◆ Tarea ◆
En el texto de abajo sobre la alimentación, enumera los momentos en que, según se dice, los alimentos son fuente de disfrute y diversión.

### Texto proporcionado

Pienso que algunos de esos grupos tienen más razón que otros, y desarrollan una labor buena y necesaria a la hora de hacer que las personas se cuestionen sus hábitos alimenticios y de proporcionar información para que no sean engañadas por la publicidad de las marcas. Pero creo que toda buena educación empieza por las bases, y esta vez el fervor por dar la batalla a la industria ha hecho que se pierdan de vista esas bases.

Y la base es la siguiente: la comida es comida. Todos los alimentos nos proporcionan en primer lugar energía (calorías) para vivir y, si hay suficiente, para correr, saltar, bailar, etc.; y en segundo lugar, nutrientes, que cumplen determinadas funciones en nuestro organismo y debemos procurar que estén en equilibrio. Además, son fuente de disfrute y diversión, al cocinarlos, al comerlos, al compartirlos. Ningún alimento es malo en sí mismo en cuanto alimento, porque no puede hacernos mal en sí mismo. Y todo alimento es mejor que cero alimentos.

######
### Filas mostradas

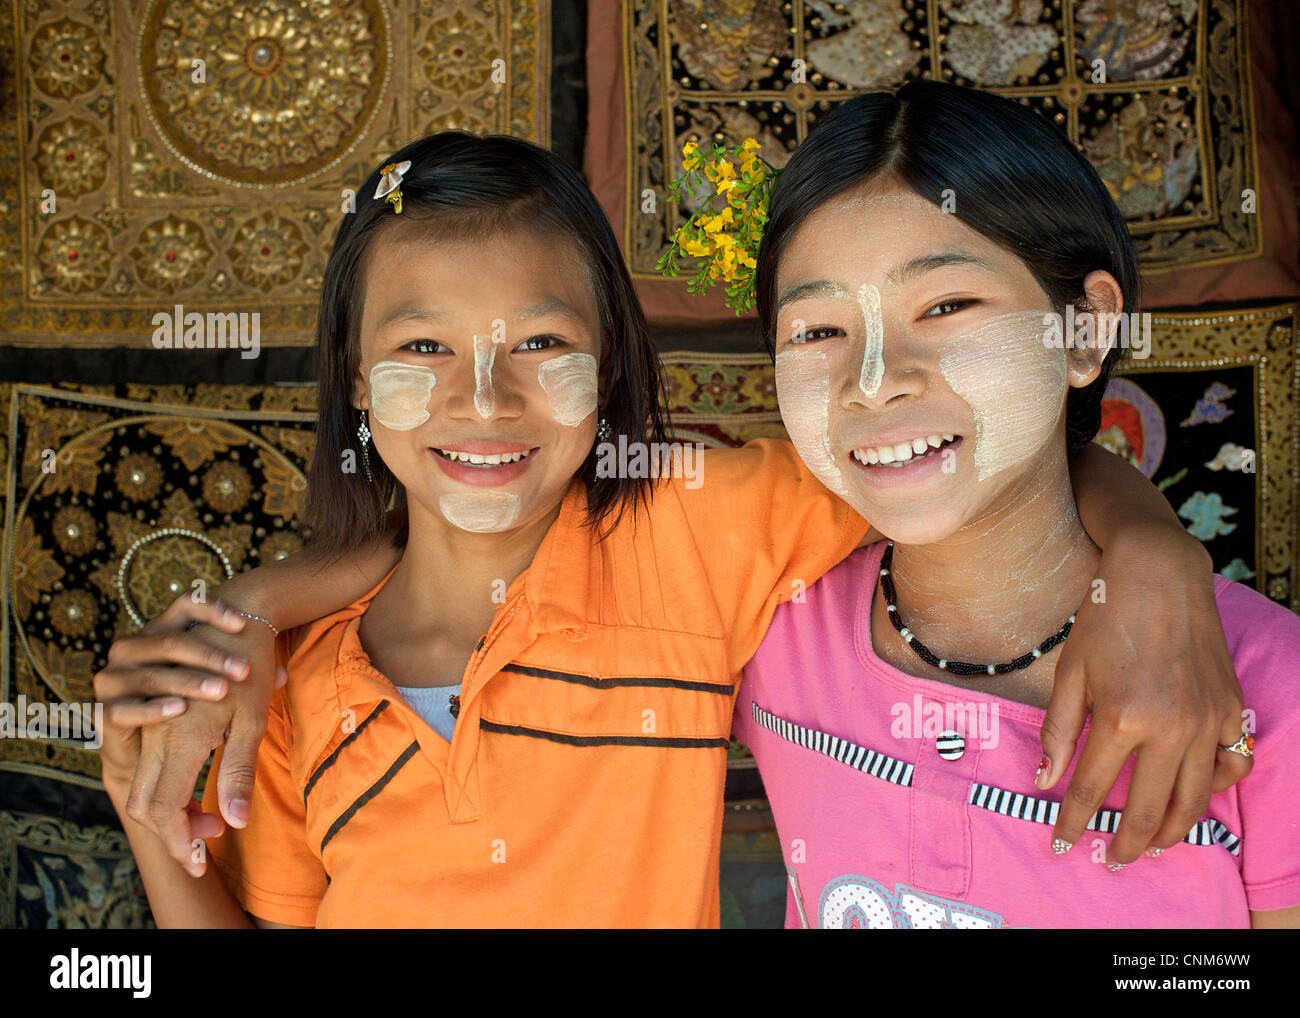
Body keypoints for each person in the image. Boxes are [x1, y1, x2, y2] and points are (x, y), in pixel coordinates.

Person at [94, 129, 1245, 928]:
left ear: (613, 366)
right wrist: (146, 804)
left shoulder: (695, 530)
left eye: (542, 344)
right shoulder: (287, 681)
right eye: (421, 349)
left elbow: (964, 448)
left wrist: (1151, 562)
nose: (483, 401)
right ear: (354, 380)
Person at [732, 80, 1297, 928]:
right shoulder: (763, 627)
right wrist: (1155, 548)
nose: (875, 382)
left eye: (949, 305)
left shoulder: (1258, 693)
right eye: (818, 331)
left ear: (1081, 330)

######

◆ Respuesta esperada ◆
- Al cocinarlos
- Al comerlos
- Al compartirlos